------ Task input
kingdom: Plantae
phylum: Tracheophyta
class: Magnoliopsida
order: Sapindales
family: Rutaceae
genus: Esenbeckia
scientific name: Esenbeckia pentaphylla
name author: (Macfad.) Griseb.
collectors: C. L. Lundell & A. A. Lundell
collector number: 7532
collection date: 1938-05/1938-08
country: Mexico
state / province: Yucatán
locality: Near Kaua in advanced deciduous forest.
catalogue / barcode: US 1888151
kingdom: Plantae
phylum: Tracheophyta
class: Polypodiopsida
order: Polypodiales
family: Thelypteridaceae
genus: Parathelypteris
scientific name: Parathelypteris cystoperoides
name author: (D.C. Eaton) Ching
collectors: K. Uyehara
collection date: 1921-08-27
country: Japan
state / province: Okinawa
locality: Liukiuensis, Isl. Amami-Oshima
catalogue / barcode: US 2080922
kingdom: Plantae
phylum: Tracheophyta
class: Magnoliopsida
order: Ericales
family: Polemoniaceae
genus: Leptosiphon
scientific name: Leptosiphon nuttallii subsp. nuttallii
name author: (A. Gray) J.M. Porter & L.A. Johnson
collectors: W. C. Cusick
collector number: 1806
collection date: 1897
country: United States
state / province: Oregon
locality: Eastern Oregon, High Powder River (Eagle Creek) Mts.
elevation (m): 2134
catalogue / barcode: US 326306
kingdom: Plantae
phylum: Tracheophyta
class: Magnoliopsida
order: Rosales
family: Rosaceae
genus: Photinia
------------
Set out every line of the entries above as a JSON list of strings, one string per line, omitting blank lines.

*Solution to this task:*
[
  "kingdom: Plantae",
  "phylum: Tracheophyta",
  "class: Magnoliopsida",
  "order: Sapindales",
  "family: Rutaceae",
  "genus: Esenbeckia",
  "scientific name: Esenbeckia pentaphylla",
  "name author: (Macfad.) Griseb.",
  "collectors: C. L. Lundell & A. A. Lundell",
  "collector number: 7532",
  "collection date: 1938-05/1938-08",
  "country: Mexico",
  "state / province: Yucatán",
  "locality: Near Kaua in advanced deciduous forest.",
  "catalogue / barcode: US 1888151",
  "kingdom: Plantae",
  "phylum: Tracheophyta",
  "class: Polypodiopsida",
  "order: Polypodiales",
  "family: Thelypteridaceae",
  "genus: Parathelypteris",
  "scientific name: Parathelypteris cystoperoides",
  "name author: (D.C. Eaton) Ching",
  "collectors: K. Uyehara",
  "collection date: 1921-08-27",
  "country: Japan",
  "state / province: Okinawa",
  "locality: Liukiuensis, Isl. Amami-Oshima",
  "catalogue / barcode: US 2080922",
  "kingdom: Plantae",
  "phylum: Tracheophyta",
  "class: Magnoliopsida",
  "order: Ericales",
  "family: Polemoniaceae",
  "genus: Leptosiphon",
  "scientific name: Leptosiphon nuttallii subsp. nuttallii",
  "name author: (A. Gray) J.M. Porter & L.A. Johnson",
  "collectors: W. C. Cusick",
  "collector number: 1806",
  "collection date: 1897",
  "country: United States",
  "state / province: Oregon",
  "locality: Eastern Oregon, High Powder River (Eagle Creek) Mts.",
  "elevation (m): 2134",
  "catalogue / barcode: US 326306",
  "kingdom: Plantae",
  "phylum: Tracheophyta",
  "class: Magnoliopsida",
  "order: Rosales",
  "family: Rosaceae",
  "genus: Photinia"
]